The masses may think that the Wright Brothers started aviation but aviation was started long before them. Aviation was started by Sir George Cayley who was sometimes known as the “Father of Aerodynamics”. He was a pioneer in aeronautical engineering. His work took him over half a century to complete the development of powered flight.
To add to his success he was a member of parliament for the Whig party for Scarborough, London and helped form the Royal Polytechnic Institution, which is now the University of Westminster, where he served as chairman for many years. He was also a founding member of the British association for the Advancement of Science. Sir Cayley was a distant cousin to the mathematician Arthur Cayley. To find out more about his great man we have to visit the past into the life of Sir George Cayley.

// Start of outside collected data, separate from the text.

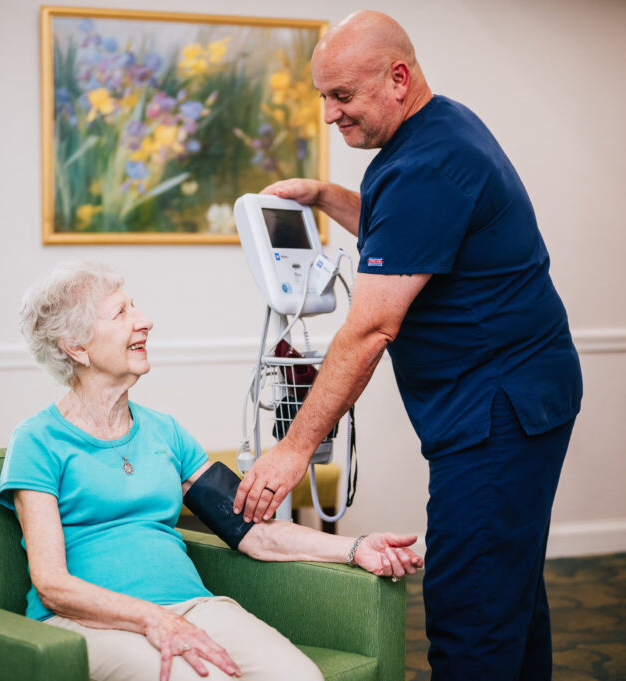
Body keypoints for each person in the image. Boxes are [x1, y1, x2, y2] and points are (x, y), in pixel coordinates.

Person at [232, 10, 582, 681]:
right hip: (524, 392)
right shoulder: (441, 128)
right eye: (323, 98)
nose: (331, 115)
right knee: (507, 593)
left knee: (470, 608)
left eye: (343, 96)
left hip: (499, 411)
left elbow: (369, 328)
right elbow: (418, 238)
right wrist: (326, 195)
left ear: (397, 79)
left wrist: (293, 448)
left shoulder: (424, 164)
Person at [0, 260, 423, 681]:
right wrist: (151, 618)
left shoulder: (165, 432)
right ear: (76, 346)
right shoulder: (37, 440)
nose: (145, 321)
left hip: (193, 606)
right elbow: (51, 583)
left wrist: (356, 547)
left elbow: (254, 531)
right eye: (121, 313)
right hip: (88, 623)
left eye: (135, 307)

Sir George Arthur Cayley was born on December 27th, 1773, in Richmond, London, England. His father was Henry Cayley and his mother was Maria Antonia Doughty. When he was a child Arthur enjoyed solving complex math problems which no doubt paved the way for his success in life. When he was old enough to go to college he excelled in mathematics, Greek, German, French and Italian. After college he worked as a lawyer for 14 years. Later in life, he was the first to define the concepts of “groups”, in a modern mathematical way.
When Arthur’s father died, he inherited Brompton Hall estates. He started to engage in a wide variety of engineering projects. He developed the self righting lifeboat, the tension-spoke wheels (Caterpillar tractors), the automatic signals for railway crossings, seat belts, helicopters on a small scale and an internal combustion engine. He did not stop there he also aided in the invention of prosthetics, air engines, electricity, theatre architecture, ballistics, optics and land reclamation.
Regardless of all these wonderful achievements Arthur is remembered mostly for his pioneering and experimentation in aeronautics. He designed and built a piloted glider. He was author of a 3 part thesis which was called “On Aerial Navigation”. This took place between 1809 and 1810. There has been a discovery of some of his school notes, which are held in the Royal Aeronautical Society Library in London. Some of these notes reveal that even as a school boy, he was developing theories of flight. Some believe that this was as early as 1792.
In order to measure the drag on objects at different speeds Arthur built a “whirling-arm apparatus”. There is evidence that he experimented with rotating wing sections. This eventually led him to develop a chambered airfoil, along with identifying four vector forces, which influences thrust, drag, lift and gravity of an aircraft. He also discovered how important the lateral stability in flight was; this led him to set the level of gravity under the wings for this very reason. Arthur finally got the acknowledgement of being the first aeronautical engineer.
It wasn’t until 1804 that Arthur’s models appeared similar to what we know today, before 1849 he would design and build a triplane, which was powered with flappers, which a boy that is unknown actually flew in it. Later he would design and build a larger model that flew across Brompton Dale in 1853. He did this with the help of his grandson George John Cayley and his engineer Thomas Vick. There is no concrete proof of who the pilot was but it did fly.
Replicas of the plane were flown over Brompton Dale in 1974 and again in 1980. Another flew over the same place in 2003. There are many things that made this man great and it shows today. He was the first to be commemorated by having a hall of residency and bar at Laoughborough University which is named after him. The contributions to the world of aeronautics are something that has and will continue to go down in history. The ideas this man brought to us in the past are still being used today.